How do I keep the selected item after I submit the page? I have the country dropdown list with the following code.
<?php
$SQL = "SELECT countr_id, country_name FROM countries";
$Result = mysql_query($SQL) or die(mysql_error());
?>
<select name="country" style="width:400px"> <option value='-1'></option>
<?php
while($row = mysql_fetch_array($Result))
{
echo "<option value=\"".$row["country_id"]."\">".$row["country_name"]."</option>";
}
?>
<?php
$SQL = "SELECT countr_id, country_name FROM countries";
$Result = mysql_query($SQL) or die(mysql_error());
?>
<select name="country" style="width:400px"> <option value='-1'></option>
<?php
while($row = mysql_fetch_array($Result))
{
echo "<option value=\"".$row["country_id"]."\"";
if($_POST['country'] == $row['country_id'])
echo 'selected';
echo ">".$row["country_name"]."</option>";
}
?>
<?php
while($row = mysql_fetch_array($Result))
{
if ($_POST['country'] == $row["country_id"]) {
echo "<option value=\"".$row["country_id"]."\" selected="selected">".$row["country_name"]."</option>";
} else {
echo "<option value=\"".$row["country_id"]."\">".$row["country_name"]."</option>";
}
}
?>
<?php
$SQL = "SELECT countr_id, country_name FROM countries";
$Result = mysql_query($SQL) or die(mysql_error());
?>
<select name="country" style="width:400px"> <option value='-1'></option>
<?php
while($row = mysql_fetch_array($Result))
{
echo "<option ";
if($_REQUEST['country'] == $row["country_id"]) echo 'selected="selected" ';
echo "value=\"".$row["country_id"]."\">".$row["country_name"]."</option>";
}
?>
This code depends if you are trying to keep the value after you submit back to the original page.
<?php
$SQL = "SELECT countr_id, country_name FROM countries";
$Result = mysql_query($SQL) or die(mysql_error());
?>
<select name="country" style="width:400px">
<option value='-1'></option>
<?php
while($row = mysql_fetch_array($Result))
{
echo "<option ";
if($_REQUEST["yourSelectName"] ==$row["country_id"])
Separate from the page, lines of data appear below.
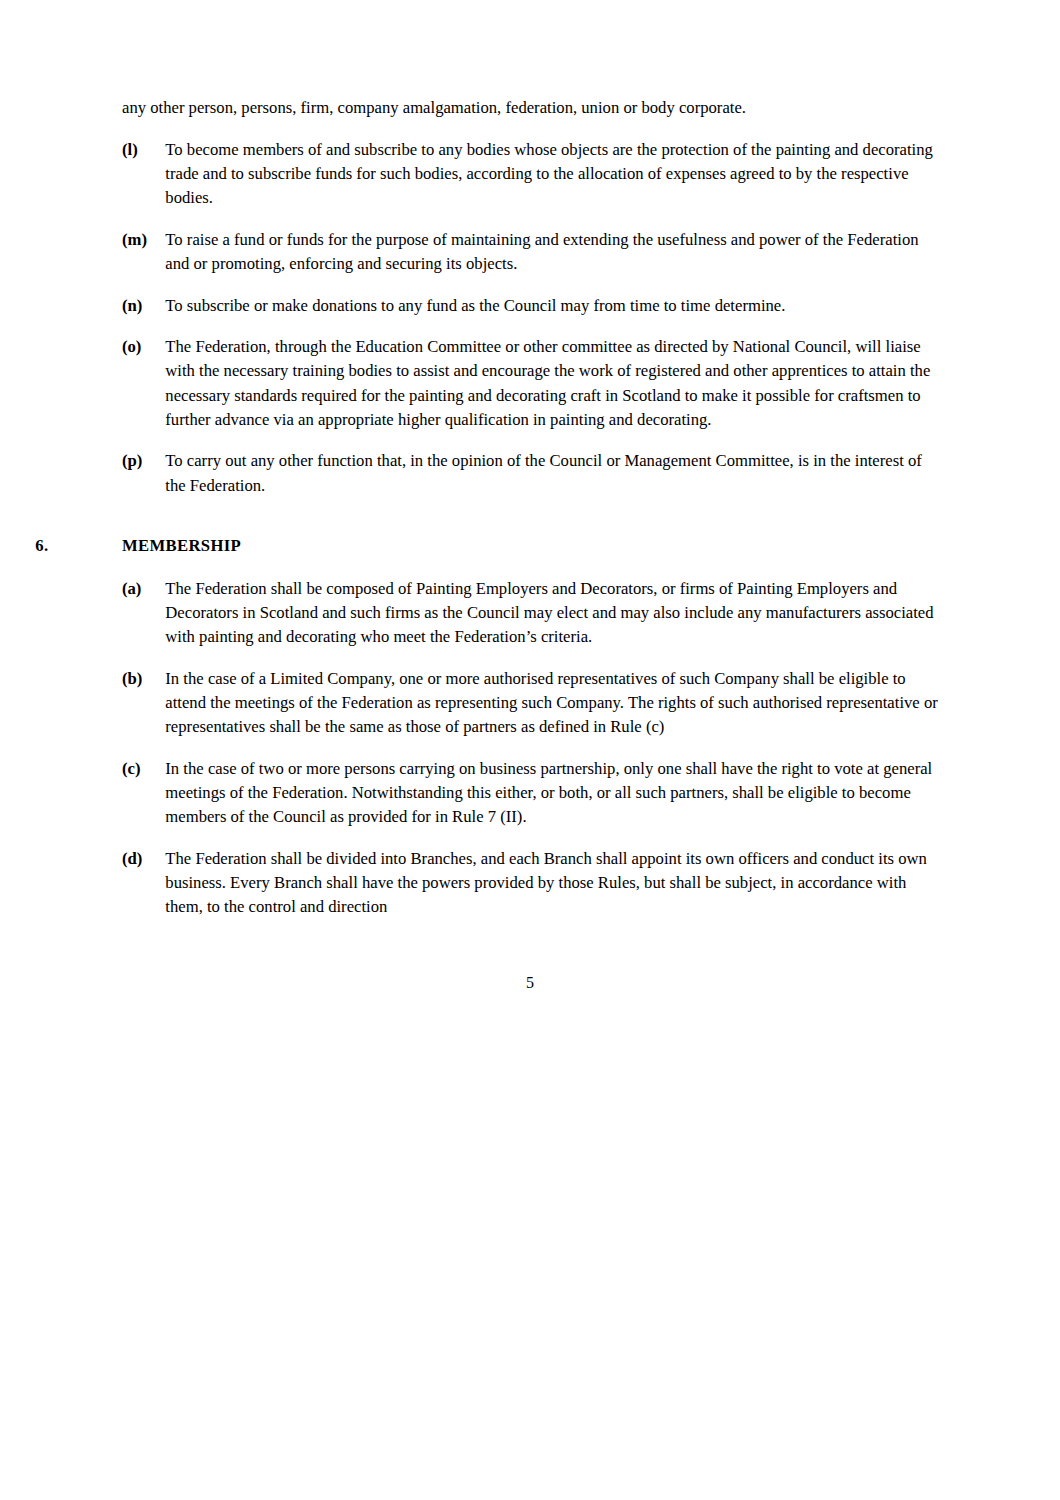any other person, persons, firm, company amalgamation, federation, union or body corporate.
(l) To become members of and subscribe to any bodies whose objects are the protection of the painting and decorating trade and to subscribe funds for such bodies, according to the allocation of expenses agreed to by the respective bodies.
(m) To raise a fund or funds for the purpose of maintaining and extending the usefulness and power of the Federation and or promoting, enforcing and securing its objects.
(n) To subscribe or make donations to any fund as the Council may from time to time determine.
(o) The Federation, through the Education Committee or other committee as directed by National Council, will liaise with the necessary training bodies to assist and encourage the work of registered and other apprentices to attain the necessary standards required for the painting and decorating craft in Scotland to make it possible for craftsmen to further advance via an appropriate higher qualification in painting and decorating.
(p) To carry out any other function that, in the opinion of the Council or Management Committee, is in the interest of the Federation.
6. MEMBERSHIP
(a) The Federation shall be composed of Painting Employers and Decorators, or firms of Painting Employers and Decorators in Scotland and such firms as the Council may elect and may also include any manufacturers associated with painting and decorating who meet the Federation’s criteria.
(b) In the case of a Limited Company, one or more authorised representatives of such Company shall be eligible to attend the meetings of the Federation as representing such Company. The rights of such authorised representative or representatives shall be the same as those of partners as defined in Rule (c)
(c) In the case of two or more persons carrying on business partnership, only one shall have the right to vote at general meetings of the Federation. Notwithstanding this either, or both, or all such partners, shall be eligible to become members of the Council as provided for in Rule 7 (II).
(d) The Federation shall be divided into Branches, and each Branch shall appoint its own officers and conduct its own business. Every Branch shall have the powers provided by those Rules, but shall be subject, in accordance with them, to the control and direction
5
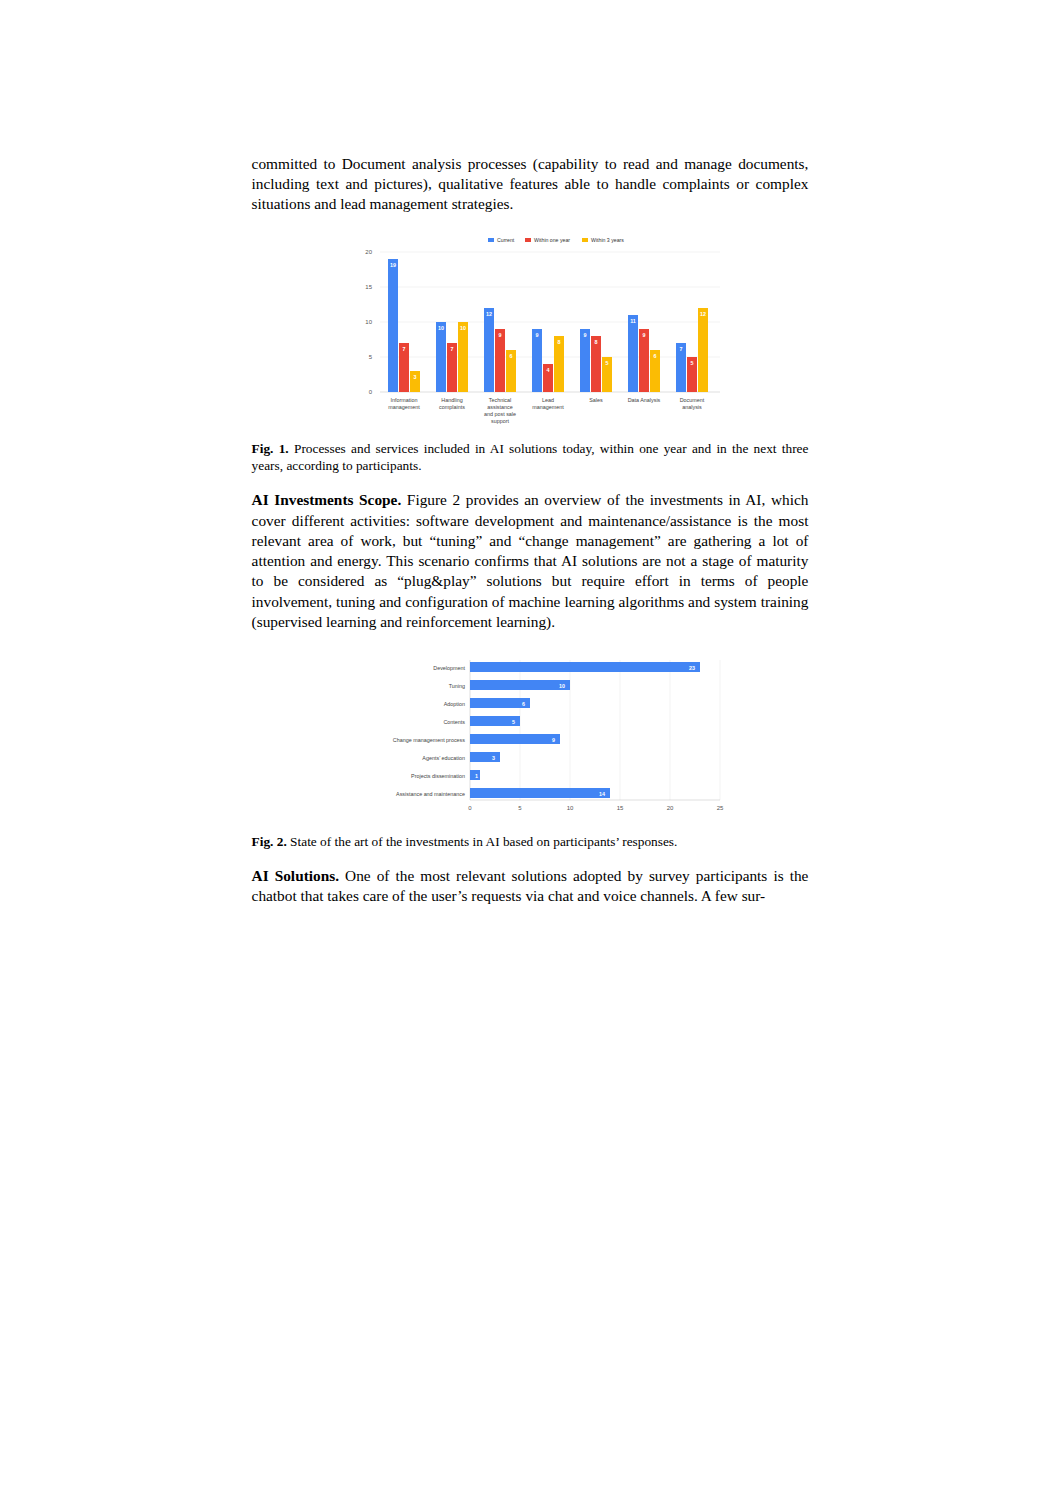committed to Document analysis processes (capability to read and manage documents, including text and pictures), qualitative features able to handle complaints or complex situations and lead management strategies.
Current Within one year Within 3 years 20 15 10 5 0 19 7 3 10 7 10 12 9 6 9 4 8 9 8 5 11 9 6 7 5 12 Information management Handling complaints Technical assistance and post sale support Lead management Sales Data Analysis Document analysis
Fig. 1. Processes and services included in AI solutions today, within one year and in the next three years, according to participants.
AI Investments Scope. Figure 2 provides an overview of the investments in AI, which cover different activities: software development and maintenance/assistance is the most relevant area of work, but “tuning” and “change management” are gathering a lot of attention and energy. This scenario confirms that AI solutions are not a stage of maturity to be considered as “plug&play” solutions but require effort in terms of people involvement, tuning and configuration of machine learning algorithms and system training (supervised learning and reinforcement learning).
23 Development 10 Tuning 6 Adoption 5 Contents 9 Change management process 3 Agents’ education 1 Projects dissemination 14 Assistance and maintenance 0 5 10 15 20 25
Fig. 2. State of the art of the investments in AI based on participants’ responses.
AI Solutions. One of the most relevant solutions adopted by survey participants is the chatbot that takes care of the user’s requests via chat and voice channels. A few sur-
echo ' selected = "selected" ';
echo " value=\"".$row["country_id"]."\">".$row["country_name"]."</option>";
}
?>
</select>
Or you can do it all inline... less code, doesn't require all the if/then/else stuff
Change
echo "<option value=\"".$row["country_id"]."\">".$row["country_name"]."</option>";
To
echo "<option ". (($_POST['country'] == $row["country_id"]) ? 'selected ' : '') ."value=\"".$row["country_id"]."\">".$row["country_name"]."</option>";
If it is get (passed in URL), the use GET
<?php
$selectedid = 5; //example of selected if before submitting
$SQL = "SELECT countr_id, country_name FROM countries";
$Result = mysql_query($SQL) or die(mysql_error());
?>
<select name="country" style="width:400px"> <option value='-1'></option>
<?php
while($row = mysql_fetch_array($Result))
{
echo "<option value=\"".$row["country_id"]." ".(($selected==$row["country_id"])?"SELECTED":"")."\">".$row["country_name"]."</option>";
}
?>
//assume you have $result = array(your result list);
<select name='question'>
<?php
foreach ($result as $question) {
if ($_POST['question'] == $question) {
$selected = "selected";
} else {
$selected = '';
}
echo "<option value='" . $question . "' $selected>$question</option>";
}
?>
</select>